◆ **Exercise**
Return the lines running from the one containing "Could you read the energy" through the one containing "Reading: 9119.07", reproducing them word for word.

Stored data entries:
————————
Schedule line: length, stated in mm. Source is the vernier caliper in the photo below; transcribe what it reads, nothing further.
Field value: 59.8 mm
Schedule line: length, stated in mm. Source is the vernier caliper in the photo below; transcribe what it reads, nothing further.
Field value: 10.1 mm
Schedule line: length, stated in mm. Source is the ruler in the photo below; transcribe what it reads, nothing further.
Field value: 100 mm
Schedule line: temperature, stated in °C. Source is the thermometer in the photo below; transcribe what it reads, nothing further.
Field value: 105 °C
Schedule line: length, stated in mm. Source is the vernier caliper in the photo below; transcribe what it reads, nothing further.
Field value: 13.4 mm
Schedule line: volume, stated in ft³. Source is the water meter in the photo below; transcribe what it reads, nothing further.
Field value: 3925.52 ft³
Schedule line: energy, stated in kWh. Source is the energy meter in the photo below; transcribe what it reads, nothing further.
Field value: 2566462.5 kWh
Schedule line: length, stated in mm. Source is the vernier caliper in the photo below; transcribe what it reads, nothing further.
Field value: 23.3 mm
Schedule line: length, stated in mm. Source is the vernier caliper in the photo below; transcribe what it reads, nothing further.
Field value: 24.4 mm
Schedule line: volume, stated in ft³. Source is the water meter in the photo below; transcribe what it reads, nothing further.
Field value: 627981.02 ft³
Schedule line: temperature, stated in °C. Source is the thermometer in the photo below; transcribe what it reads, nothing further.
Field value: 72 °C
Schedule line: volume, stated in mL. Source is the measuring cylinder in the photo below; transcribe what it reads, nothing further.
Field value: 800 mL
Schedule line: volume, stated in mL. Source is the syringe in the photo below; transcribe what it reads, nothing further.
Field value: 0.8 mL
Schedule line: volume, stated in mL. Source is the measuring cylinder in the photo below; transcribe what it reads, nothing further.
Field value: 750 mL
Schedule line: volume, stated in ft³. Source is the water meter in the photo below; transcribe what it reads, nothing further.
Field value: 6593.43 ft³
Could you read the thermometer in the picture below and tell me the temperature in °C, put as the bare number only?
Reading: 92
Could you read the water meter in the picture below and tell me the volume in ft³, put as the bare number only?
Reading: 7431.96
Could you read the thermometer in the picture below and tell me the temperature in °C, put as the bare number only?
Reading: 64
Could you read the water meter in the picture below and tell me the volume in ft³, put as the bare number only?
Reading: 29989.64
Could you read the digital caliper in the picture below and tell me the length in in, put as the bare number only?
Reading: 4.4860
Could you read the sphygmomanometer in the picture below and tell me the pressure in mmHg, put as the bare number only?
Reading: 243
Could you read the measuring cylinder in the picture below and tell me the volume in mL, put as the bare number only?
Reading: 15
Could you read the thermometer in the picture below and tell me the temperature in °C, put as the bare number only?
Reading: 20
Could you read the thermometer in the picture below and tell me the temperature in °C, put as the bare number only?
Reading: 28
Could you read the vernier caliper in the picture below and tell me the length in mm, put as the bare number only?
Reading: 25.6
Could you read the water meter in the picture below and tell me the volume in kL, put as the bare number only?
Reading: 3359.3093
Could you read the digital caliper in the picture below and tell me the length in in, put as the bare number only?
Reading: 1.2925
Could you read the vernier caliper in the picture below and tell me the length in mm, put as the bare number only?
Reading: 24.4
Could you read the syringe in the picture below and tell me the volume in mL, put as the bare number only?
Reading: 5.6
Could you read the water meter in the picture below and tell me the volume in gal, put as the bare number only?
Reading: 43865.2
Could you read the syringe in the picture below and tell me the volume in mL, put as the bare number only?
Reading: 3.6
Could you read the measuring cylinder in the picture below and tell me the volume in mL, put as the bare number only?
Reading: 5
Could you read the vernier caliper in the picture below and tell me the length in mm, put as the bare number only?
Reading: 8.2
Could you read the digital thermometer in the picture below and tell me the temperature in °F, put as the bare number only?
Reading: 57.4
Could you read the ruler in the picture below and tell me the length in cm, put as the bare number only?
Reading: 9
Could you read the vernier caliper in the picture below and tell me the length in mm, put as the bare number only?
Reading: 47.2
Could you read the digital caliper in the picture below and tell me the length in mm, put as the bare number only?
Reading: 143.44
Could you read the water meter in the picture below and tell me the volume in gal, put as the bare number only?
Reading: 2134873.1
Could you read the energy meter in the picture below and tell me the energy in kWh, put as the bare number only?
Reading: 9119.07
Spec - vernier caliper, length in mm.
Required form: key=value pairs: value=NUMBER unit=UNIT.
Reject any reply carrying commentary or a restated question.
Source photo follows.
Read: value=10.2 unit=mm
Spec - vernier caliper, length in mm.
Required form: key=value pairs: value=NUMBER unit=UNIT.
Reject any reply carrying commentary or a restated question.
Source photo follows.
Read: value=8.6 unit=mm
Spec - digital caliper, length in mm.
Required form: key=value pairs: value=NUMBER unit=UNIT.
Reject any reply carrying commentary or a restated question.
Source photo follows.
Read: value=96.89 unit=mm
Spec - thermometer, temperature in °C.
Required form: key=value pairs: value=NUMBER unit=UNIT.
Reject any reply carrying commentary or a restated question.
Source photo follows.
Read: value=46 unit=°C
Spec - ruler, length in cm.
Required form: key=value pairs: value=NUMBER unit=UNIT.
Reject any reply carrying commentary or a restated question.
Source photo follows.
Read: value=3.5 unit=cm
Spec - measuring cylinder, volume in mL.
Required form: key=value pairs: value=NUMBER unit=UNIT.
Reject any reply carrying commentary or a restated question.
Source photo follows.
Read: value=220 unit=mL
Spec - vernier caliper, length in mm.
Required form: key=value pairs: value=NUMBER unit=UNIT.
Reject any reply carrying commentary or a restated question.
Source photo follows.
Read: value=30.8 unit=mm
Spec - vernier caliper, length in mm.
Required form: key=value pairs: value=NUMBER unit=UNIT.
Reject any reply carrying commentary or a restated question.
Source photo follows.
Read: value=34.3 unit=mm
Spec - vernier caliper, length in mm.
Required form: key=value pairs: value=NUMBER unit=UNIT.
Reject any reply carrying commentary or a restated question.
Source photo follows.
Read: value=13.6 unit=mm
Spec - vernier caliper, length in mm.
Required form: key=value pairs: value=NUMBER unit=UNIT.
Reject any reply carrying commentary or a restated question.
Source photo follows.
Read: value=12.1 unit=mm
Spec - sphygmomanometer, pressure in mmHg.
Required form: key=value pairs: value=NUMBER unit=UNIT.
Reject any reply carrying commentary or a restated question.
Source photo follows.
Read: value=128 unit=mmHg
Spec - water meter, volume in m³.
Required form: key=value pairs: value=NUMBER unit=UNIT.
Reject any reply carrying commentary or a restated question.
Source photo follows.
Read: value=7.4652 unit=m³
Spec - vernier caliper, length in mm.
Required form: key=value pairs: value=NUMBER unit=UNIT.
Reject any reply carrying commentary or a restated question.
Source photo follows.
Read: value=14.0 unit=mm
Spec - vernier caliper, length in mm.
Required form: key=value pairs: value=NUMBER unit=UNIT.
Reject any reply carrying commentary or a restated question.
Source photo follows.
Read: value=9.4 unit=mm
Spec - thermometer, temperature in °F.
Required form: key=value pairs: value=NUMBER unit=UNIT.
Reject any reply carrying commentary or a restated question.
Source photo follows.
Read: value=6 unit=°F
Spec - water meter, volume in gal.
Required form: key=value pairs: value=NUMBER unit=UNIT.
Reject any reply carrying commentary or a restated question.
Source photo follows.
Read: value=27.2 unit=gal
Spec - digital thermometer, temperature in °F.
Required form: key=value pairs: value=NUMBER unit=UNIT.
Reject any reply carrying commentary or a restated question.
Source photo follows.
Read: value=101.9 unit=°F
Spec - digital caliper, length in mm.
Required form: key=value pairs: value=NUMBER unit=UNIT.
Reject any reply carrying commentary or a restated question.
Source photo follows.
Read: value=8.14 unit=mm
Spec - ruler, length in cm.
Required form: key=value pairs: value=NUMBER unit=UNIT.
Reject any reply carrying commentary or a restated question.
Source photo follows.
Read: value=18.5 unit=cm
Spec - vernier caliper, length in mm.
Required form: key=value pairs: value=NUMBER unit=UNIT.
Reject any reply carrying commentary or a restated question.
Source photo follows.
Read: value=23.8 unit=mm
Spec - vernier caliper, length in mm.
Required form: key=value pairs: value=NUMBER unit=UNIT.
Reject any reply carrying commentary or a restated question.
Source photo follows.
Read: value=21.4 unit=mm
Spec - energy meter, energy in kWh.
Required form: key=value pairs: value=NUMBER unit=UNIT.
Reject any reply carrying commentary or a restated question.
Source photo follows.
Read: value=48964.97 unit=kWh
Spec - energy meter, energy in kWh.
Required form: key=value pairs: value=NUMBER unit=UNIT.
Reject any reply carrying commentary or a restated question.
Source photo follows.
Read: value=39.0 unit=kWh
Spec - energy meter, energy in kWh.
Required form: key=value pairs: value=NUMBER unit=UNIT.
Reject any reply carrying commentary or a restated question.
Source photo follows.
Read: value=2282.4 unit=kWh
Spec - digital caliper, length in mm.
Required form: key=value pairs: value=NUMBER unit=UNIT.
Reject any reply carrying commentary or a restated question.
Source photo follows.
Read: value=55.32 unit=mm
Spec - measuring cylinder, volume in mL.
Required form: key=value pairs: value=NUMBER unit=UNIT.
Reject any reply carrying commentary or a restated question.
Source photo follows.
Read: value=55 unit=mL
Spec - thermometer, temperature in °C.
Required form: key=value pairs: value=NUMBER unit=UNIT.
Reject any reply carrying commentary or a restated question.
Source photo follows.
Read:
————————
◆ **Task response**
Could you read the energy meter in the picture below and tell me the energy in kWh, put as the bare number only?
Reading: 9119.07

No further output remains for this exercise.